The symptoms of CF and their severity vary according to the type of CFTR mutation that underlies the disease, as well as the patient’s age, the presence of secondary infections, and other comorbidities or conditions. Although CF has no cure, treatments can help to improve a patient’s quality of life and life expectancy.
CF life expectancy
According to the 2017 Cystic Fibrosis Foundation Patient Registry Data, patients in the U.S. born between 2013 and 2017 can expect to live into their mid-40s. But this estimate, placing such a patient’s life expectancy at 44 or older, does not take into account potential benefits of CF treatments continuing to enter the market.
Life expectancy for CF patients in Canada and the U.K. is similar, with patients living well into their 40s and beyond. Advancements in disease research have contributed to the steady increase in the median life expectancy, and children born in these countries with CF today have a completely different prognosis from those born 30 or more years ago.
According to the non-profit organization Cystic Fibrosis Worldwide, patients in developing countries continue to have much poorer life expectancies, with a lack of access to advanced therapies being one likely cause. For instance, this umbrella group for patient associations in 67 countries estimates that CF patients in India and El Salvador typically die in their teenage years. A list of patient associations (by country) with CFWW can be found here.
New and potential treatments
Treatment options for CF have greatly improved in recent decades. In addition to medications that provide symptomatic relief to patients and help clear infections, therapies that address the underlying causes of CF are available.

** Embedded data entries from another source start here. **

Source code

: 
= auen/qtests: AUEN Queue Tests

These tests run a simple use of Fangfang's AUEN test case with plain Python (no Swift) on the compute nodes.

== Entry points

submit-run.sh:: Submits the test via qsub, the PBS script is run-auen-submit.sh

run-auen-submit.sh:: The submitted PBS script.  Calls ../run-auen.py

CFTR modulators are one example. The CFTR protein channels the movements of salts in and out of cells. This helps in the controlled movement of water in tissues and organs, which is necessary to maintain the normal viscosity of the mucus lining the organs. In CF, defects in the CFTR protein hinder this normal flow of salt and water, leading to the formation and accumulation of thick, sticky mucus. CFTR modulators help correct such defects.
There are three types of CFTR modulators, each addressing a different issue that causes the CFTR protein to malfunction. Correctors help the CFTR protein assume the correct shape to function as it should. Potentiators such as Kalydeco (ivacaftor) improve the salt and water flow through the membranes. Amplifiers help by increasing the concentration of CFTR protein on cell membranes.

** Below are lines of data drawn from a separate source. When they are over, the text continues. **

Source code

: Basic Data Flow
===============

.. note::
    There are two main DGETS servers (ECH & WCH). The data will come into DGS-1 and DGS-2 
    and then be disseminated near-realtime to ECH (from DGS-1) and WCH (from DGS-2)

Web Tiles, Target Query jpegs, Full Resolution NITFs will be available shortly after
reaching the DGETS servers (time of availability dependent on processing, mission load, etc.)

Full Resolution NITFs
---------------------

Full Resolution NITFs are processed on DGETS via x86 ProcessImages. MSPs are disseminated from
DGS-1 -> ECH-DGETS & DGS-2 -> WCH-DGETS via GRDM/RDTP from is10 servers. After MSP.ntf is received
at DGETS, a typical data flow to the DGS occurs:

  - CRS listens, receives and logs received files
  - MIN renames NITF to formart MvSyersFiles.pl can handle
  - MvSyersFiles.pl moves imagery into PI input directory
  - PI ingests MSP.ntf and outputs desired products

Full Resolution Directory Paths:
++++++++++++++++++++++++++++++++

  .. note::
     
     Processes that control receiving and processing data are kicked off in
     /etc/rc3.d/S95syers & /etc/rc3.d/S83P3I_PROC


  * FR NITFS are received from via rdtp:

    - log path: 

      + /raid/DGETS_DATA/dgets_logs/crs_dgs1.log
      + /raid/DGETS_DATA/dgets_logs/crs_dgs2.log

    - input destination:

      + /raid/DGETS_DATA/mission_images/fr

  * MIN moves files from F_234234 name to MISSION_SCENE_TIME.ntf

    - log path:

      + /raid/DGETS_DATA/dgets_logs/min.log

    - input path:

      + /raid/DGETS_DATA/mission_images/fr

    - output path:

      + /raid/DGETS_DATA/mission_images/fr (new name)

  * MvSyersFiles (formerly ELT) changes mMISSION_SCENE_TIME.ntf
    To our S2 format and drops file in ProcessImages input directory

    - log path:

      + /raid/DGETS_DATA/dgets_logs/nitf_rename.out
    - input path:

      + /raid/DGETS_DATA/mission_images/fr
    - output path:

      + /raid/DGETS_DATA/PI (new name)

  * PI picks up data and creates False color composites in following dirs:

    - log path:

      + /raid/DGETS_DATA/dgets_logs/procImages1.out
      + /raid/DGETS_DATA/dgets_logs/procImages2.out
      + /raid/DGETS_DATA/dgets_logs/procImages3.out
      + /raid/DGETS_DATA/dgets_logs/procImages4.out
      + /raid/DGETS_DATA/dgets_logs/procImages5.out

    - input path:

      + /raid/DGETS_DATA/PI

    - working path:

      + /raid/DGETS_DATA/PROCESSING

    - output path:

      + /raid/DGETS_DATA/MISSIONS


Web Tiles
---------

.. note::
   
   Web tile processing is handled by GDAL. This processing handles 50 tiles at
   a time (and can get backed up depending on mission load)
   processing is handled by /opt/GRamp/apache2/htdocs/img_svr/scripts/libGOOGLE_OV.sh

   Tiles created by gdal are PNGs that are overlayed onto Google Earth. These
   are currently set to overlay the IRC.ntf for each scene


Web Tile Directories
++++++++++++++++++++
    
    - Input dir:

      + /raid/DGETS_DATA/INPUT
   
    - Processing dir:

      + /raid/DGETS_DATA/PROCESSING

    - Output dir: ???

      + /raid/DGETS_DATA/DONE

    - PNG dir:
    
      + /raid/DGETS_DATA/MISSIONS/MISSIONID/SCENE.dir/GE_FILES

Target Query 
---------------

Combination treatments with two types of CFTR modulators have also been developed. Orkambi (lumacaftor/ivacaftor) is a combination of an amplifier and a potentiator. Symdeko (tezacaftor/ivacaftor) combines the effects of a corrector and a potentiator. Vertex Pharmaceuticals is leading the development of this group of therapies, and other potential treatments.
A number of experimental treatments are being developed that may also improve life quality and life expectancy for people with CF. These include both single and combination treatments with CFTR modulators, enzymes to loosen the mucus and improve organ function, and inhaled antibiotics for improved delivery to the lungs.